# Rings with Unity

• May 2nd 2009, 11:38 AM
tfhawk
Rings with Unity
I know that unity for a ring is just the multiplicative inverse for a ring, and that not every ring has a multiplicative inverse, so therefore not every ring has unity. I need to prove why a ring has at most one unity. I'm just not sure how to construct a well written proof for this. Any help would be greatly appreciated.
• May 2nd 2009, 12:28 PM
TheEmptySet
Quote:

Originally Posted by tfhawk
I know that unity for a ring is just the multiplicative inverse for a ring, and that not every ring has a multiplicative inverse, so therefore not every ring has unity. I need to prove why a ring has at most one unity. I'm just not sure how to construct a well written proof for this. Any help would be greatly appreciated.
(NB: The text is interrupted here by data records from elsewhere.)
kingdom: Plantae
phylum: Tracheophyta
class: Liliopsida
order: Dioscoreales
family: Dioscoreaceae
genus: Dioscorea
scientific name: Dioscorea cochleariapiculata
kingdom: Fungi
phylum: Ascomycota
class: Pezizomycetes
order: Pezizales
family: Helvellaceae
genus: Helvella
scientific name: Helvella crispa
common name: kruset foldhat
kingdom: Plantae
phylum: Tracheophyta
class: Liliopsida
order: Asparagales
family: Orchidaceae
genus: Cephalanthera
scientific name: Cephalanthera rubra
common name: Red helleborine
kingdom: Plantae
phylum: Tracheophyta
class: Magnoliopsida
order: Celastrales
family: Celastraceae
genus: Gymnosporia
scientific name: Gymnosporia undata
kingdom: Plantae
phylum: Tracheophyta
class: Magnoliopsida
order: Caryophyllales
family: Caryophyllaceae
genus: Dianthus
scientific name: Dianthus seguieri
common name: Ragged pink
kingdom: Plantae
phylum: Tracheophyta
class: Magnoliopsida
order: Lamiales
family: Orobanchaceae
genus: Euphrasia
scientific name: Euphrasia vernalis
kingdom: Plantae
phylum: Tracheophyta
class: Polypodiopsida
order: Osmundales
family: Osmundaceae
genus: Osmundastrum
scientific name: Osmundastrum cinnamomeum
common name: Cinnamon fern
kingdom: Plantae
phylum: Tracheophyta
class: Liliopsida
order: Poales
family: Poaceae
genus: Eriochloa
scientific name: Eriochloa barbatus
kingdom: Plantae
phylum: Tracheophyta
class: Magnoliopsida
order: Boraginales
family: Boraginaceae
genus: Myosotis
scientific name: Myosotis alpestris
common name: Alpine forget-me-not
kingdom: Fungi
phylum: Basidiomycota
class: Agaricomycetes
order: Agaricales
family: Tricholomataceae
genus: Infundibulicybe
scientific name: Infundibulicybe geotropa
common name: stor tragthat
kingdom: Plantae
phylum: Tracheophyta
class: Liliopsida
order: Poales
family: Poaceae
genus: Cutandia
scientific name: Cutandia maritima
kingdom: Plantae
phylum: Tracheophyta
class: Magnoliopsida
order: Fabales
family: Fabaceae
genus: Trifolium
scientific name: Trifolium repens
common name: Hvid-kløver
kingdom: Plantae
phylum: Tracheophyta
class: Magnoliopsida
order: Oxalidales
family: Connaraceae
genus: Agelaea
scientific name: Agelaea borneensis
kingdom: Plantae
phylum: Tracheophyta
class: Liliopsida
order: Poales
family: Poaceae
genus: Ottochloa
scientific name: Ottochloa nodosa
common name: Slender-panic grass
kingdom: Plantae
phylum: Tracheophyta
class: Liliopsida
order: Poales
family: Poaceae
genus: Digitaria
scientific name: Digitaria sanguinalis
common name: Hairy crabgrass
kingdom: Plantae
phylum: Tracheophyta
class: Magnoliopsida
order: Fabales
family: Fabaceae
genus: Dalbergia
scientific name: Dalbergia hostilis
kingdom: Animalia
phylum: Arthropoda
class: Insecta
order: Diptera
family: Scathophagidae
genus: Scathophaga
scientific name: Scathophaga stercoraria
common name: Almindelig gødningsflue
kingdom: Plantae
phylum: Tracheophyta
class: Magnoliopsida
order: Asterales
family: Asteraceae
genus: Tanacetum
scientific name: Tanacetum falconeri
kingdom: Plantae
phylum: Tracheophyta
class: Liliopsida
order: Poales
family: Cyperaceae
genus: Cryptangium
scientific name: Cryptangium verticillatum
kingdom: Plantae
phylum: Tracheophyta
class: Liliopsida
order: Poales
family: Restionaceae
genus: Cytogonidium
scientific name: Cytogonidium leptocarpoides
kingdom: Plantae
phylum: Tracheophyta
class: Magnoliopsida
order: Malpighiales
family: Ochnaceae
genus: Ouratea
I'm not quite what you mean by multiplicative inverse for a ring?

Unity is the multiplicative Identity

PlanetMath: unity

The idea of the proof is

what if there are to elements of the Ring that are the multiplicative Identity call them $e_1,e_2$

but then

$e_1 \cdot e_2 = e_2$ becuase $e_1$ is an identity, and

$e_1 \cdot e_2 = e_1$ becuase $e_2$

This implies that

$e_1=e_1 \cdot e_2=e_2 \implies e_1=e_2$

So the identity is unique.
• May 2nd 2009, 01:03 PM
Gamma
I think you are confusing the term "unit" and "unity" which is understandable. A unit is an element in a ring that has an inverse in the ring (multiplicative).
unity is the identity element 1, such that 1r=r for all r in your ring. It is indeed uniques as $\emptyset$ pointed out.

It should also probably be noted that rings can certainly have unity without every element having an inverse. For instance $\mathbb{Z}$ is a ring with unity 1, but only 1 and -1 have inverses.

This is also a typical example to show that not every element in a ring is either a unit (invertible) or a zero divisor. This is an integral domain and has no zero divisors and only 2 units.